Au drame humain et au traumatisme collectif s’ajoutent des conséquences économiques durables qui montrent que la croissance, même à l’heure de la mondialisation et du numérique, reste tributaire des infrastructures physiques, et que ces infrastructures demeurent à leur tour tributaires d’une puissance publique capable de les réaliser et d’en assurer la maintenance et la sécurité. La nouvelle économie n’appelle pas moins d’intervention publique, mais davantage, fût-ce sur des bases nouvelles.
Le nouvel exécutif italien, par la voie du ministre de l’intérieur Matteo Salvini, a immédiatement cherché à exploiter le drame, comme s’il attendait que le peuple lui sache gré d’exprimer sa colère, mais non de prendre les mesures utiles et nécessaires pour secourir, reconstruire et prévenir d’autres catastrophes ailleurs dans le pays. Cela dit, la démagogie a son efficace et Salvini, comme ses jumeaux européens de la nouvelle scène tribunitienne, a encore de beaux jours devant lui. Aux démocrates d’arriver à les contrer.

Tricolores
Il n’est plus guère d’événement collectif qui échappe à une lecture identitaire, faisant la part belle à l’origine, à la religion, voire à la « race », notion qu’on croyait à jamais démonétisée. Ainsi ce que l’on dit et ce que l’on fait est constamment commenté, disséqué, réinterprété d’après ce que l’on est – ou plus exactement ce que l’on est censé être, comme si un être humain pouvait, devait être réduit à sa naissance, à sa couleur de peau, sa nationalité ou encore sa foi. Ainsi, puisque bon sang ne saurait mentir, mauvais sang ment toujours quoi qu’il dise ou fasse.
Ainsi, pour certains, l’équipe de France de football ne pouvait gagner le Mondial de Russie parce qu’elle n’était plus française ; elle courait vers une humiliation certaine, disaient les autres, puisque, cédant aux passions islamophobes, elle se privait de Benzema.

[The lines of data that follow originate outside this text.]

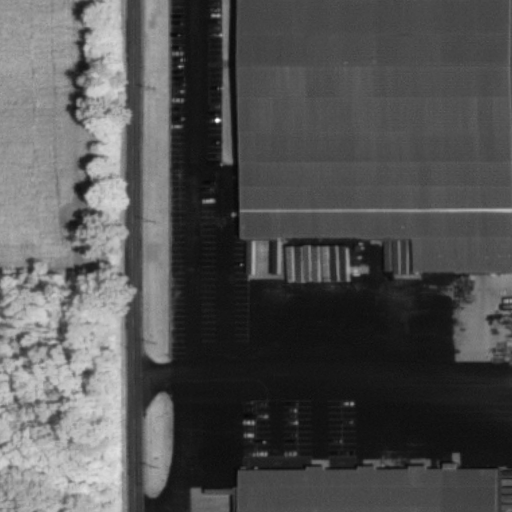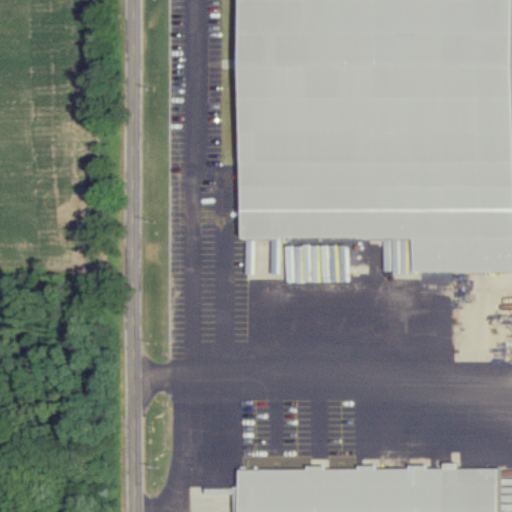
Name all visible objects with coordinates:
building: (381, 125)
building: (381, 125)
road: (186, 186)
road: (134, 255)
road: (323, 370)
road: (186, 442)
building: (366, 488)
building: (367, 488)
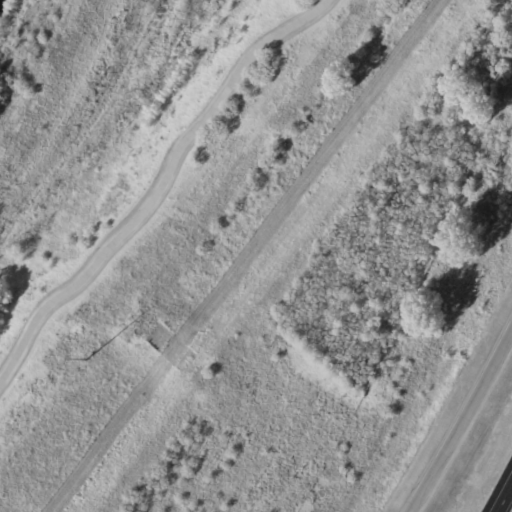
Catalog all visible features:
river: (2, 10)
road: (162, 185)
power tower: (92, 361)
road: (466, 424)
road: (504, 498)
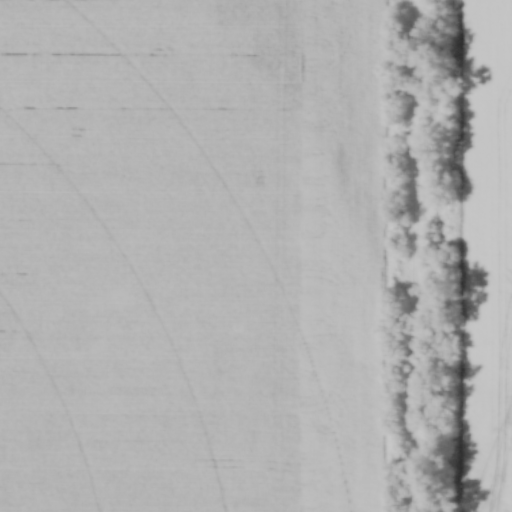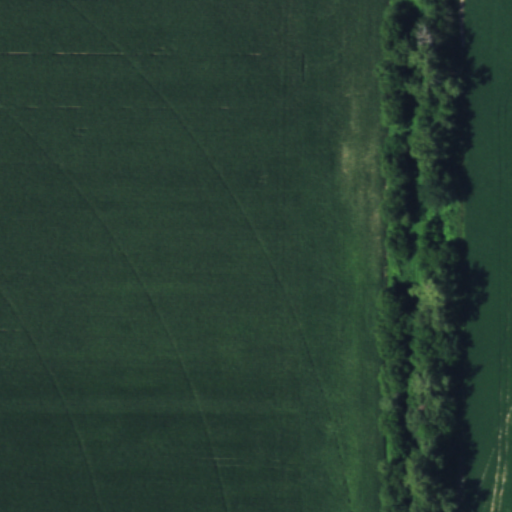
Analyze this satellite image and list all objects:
road: (418, 255)
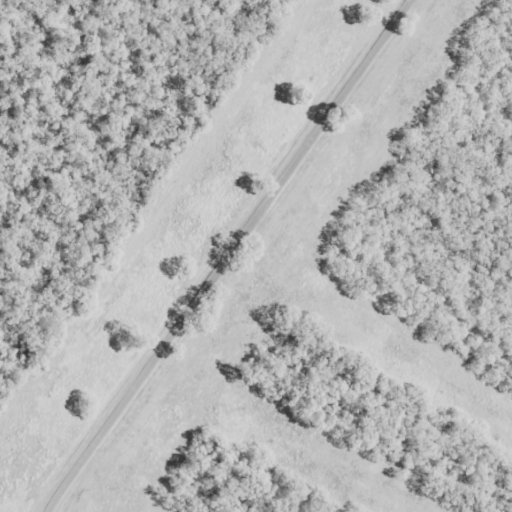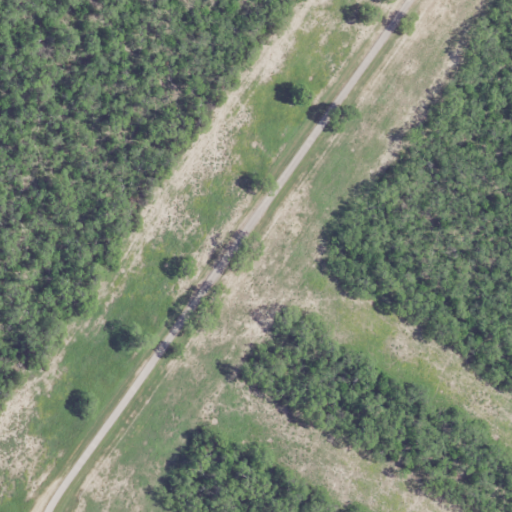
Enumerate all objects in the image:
road: (266, 254)
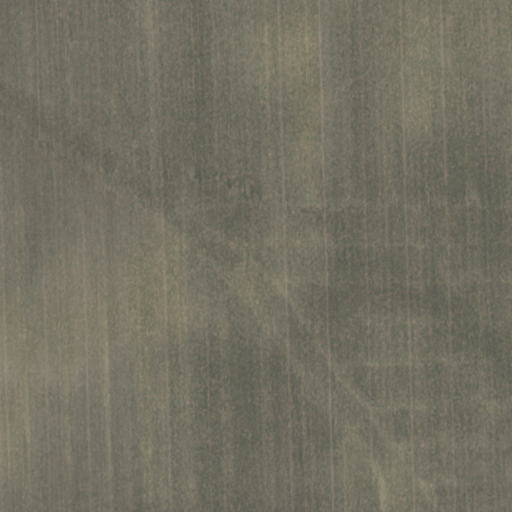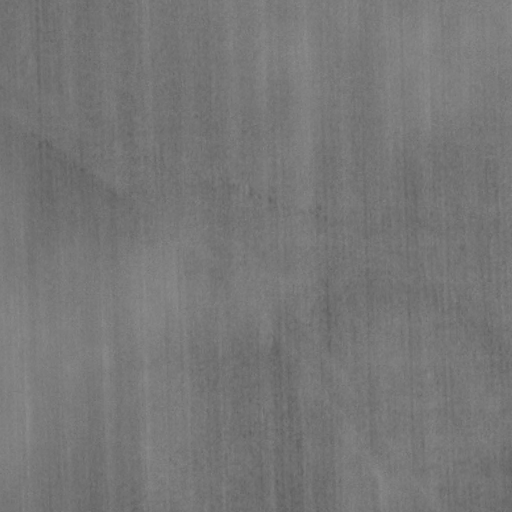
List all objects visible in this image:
crop: (256, 256)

Les identitaires espéraient comme toujours, la joie mauvaise de la défaite.
Or, les uns et les autres durent avaler le triomphe imprévu d’une bande de jeunes surdoués qui suivaient comme un seul homme le tonitruant « Vive la République ! » d’Antoine Griezmann.  Rien de moins politicien, rien de plus politique que cette exclamation innocente et sincère : aimer ce qui nous pousse à agir ensemble. On savoure ? Oui, mais pensons à la suite. Comme dit Kylian Mbappé au pied prompt :  « On n’est pas là pour glander ».